Dr. Yu noted that his study was not a randomized trial, the gold standard, but he said the results were not reassuring. Now, though, he is not so sure the intense therapy is worse.

“In my own experience, these men have done really well,” he said. “That tells us that techniques improved, or the medical claims we evaluated were not indicative of major toxicity, or the way we and others at high-volume centers deliver radiotherapy is different.”

The lack of solid data bothers Dr. Daniel W. Lin, chief of urologic oncology at the University of Washington. When men ask him about the shorter radiation course, he tells them, “It probably can work but it doesn’t have long-term results and it hasn’t been tested against standard radiation.”

At centers like Sloan Kettering, doctors are relying on their own experience.

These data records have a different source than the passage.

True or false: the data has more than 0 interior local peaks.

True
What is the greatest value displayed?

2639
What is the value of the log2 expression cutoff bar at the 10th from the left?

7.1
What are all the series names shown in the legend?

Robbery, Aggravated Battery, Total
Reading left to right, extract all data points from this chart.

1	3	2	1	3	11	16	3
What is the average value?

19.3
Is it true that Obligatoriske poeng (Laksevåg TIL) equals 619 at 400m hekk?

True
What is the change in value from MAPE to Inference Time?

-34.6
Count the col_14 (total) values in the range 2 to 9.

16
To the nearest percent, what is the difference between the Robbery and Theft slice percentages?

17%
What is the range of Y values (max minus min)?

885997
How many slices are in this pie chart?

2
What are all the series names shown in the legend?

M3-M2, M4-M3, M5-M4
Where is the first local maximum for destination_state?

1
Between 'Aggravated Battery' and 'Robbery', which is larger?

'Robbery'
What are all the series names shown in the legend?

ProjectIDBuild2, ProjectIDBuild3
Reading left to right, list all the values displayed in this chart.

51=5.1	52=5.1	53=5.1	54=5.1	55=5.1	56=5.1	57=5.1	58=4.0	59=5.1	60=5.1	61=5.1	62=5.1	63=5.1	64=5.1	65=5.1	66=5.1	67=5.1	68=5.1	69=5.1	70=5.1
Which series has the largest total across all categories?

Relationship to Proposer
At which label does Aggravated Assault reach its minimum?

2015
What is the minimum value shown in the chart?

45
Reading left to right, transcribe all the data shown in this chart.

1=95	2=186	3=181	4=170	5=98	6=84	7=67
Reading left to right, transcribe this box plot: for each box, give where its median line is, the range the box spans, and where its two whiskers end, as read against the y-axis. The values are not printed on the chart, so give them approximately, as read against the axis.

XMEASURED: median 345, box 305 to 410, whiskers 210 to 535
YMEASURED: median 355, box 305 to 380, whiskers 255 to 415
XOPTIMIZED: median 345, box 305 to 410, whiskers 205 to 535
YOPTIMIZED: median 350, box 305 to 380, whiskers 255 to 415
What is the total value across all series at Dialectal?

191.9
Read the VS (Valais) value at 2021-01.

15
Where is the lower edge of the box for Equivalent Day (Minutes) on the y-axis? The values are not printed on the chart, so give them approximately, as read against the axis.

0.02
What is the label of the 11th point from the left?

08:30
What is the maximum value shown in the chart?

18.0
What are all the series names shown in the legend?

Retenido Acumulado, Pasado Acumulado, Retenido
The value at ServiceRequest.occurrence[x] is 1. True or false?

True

Dr. Michael J. Zelefsky, a radiation oncologist who treated Mr. Kolnik there, said that several years ago, 90 percent of his patients had the standard course of treatment. Now 90 percent choose the shorter course. On the basis of Sloan Kettering’s experience with several hundred men who had the intense radiation therapy over the past three years, the treatment, he said, “is emerging as a very exciting form of therapy.”

Mr. Kolnik is more than satisfied.

During his treatment, he said, “I totally kept up with my schedule.” He did not even tell anyone other than a few close friends that he was having radiation therapy.

“The treatment begins and it finishes before you even realize it,” Mr. Kolnik said.